Его мать была монголкой, ее звали Цэцэг. Отец — помесь казаха и татарина. Восточные крови смешались в нем, играли и буйствовали. Отец подхватил мать там, на Байкале, около слюдянских писаниц — она работала судомойкой в слюдянском прибайкальском кафе, а в свободное время, ради удовольствия, срисовывала писаницы, рисунки первобытных людей на скалах, себе в самодельный альбом. Отец Каната Ахметова был дорожный рабочий. Он не понимал в живописи. Он никогда не думал, что его сына потянет к краскам, к бумагам, к холстам; однако, когда Канату стукнуло девять лет, он стал рисовать мать, сделал десятки ее портретов, все ему не нравилось, мальчик изорвал всю бумагу, сжег на костре во дворе все портреты, плакал, сжимал кулачки, и глаза его опухли от слез так, что превратились в две щелочки; и все же он достиг того, чего хотел. Он нарисовал мать так, как хотел.
„Ночь светла… над рекой тихо светит луна…“
Луна. Синяя бурятская Луна. Однажды над Байкалом он видел Луну красно-рыжую, как апельсин. Как страшное красное яблоко. Он изобразил ее масляными красками на холсте. Мать повезла его поступать в художественное училище в большой город Красноярск, и он поступил, хотя его не хотели брать — он очень плохо говорил и писал по-русски. Отец говорил с ним по-казахски; мать — по-монгольски. Ночами ему снился синий яркий камень, торчавший во лбу медного, зеленого от старости Будды в Иволгинском буддийском дацане, куда возила его мать помолиться.

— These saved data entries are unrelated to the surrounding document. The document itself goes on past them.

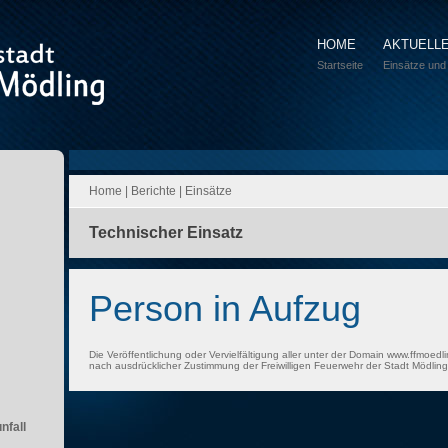
HOME
AKTUELL
Startseite
Einsätze und
Home
|
Berichte
|
Einsätze
Technischer Einsatz
Person in Aufzug
Die Veröffentlichung oder Vervielfältigung aller unter der Domain www.ffmoedli
nach ausdrücklicher Zustimmung der Freiwilligen Feuerwehr der Stadt Mödling 
nfall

Жизнь текла мимо него, когда он жил в детстве, проживал детство. Он прошел детство насквозь, прошил его серебряной нитью. В Красноярске он понял, что такое взрослая жизнь. Он пил со студентами, курил, дрался, бедствовал; директор училища давал ему частенько деньги, чтобы он пообедал. Он ел один раз в день и шептал себе: ничего, Дега ел один раз в день. И Пикассо ел. И Ван Гог ел. А Будда, сколько раз в день ел Будда? Да нисколько. Он сидел под деревом на перекрестье дорог и учил людей, как надо жить.
Ахметов никогда не знал, как надо жить. Он писал странные картины, и за ним стали следить власти. Он становился опасен, потому что был не такой, как все. Всех стригли под гребенку; Ахметов носил косичку, длинную, черную; она лежала у него между лопатками, как черная змея. Он курил трубку, пил водку, работал как проклятый, не вылезал из мастерской. Из Красноярска он переехал в Москву, сразу близко сошелся с московским авангардом — такими же подпольщиками от живописи, как и он сам. При разгроме знаменитой „бульдозерной“ выставки одну из его картин раздавил бульдозер. Ему показалось — проехались по нему, впечатали колючий металл гусениц в его живую плоть.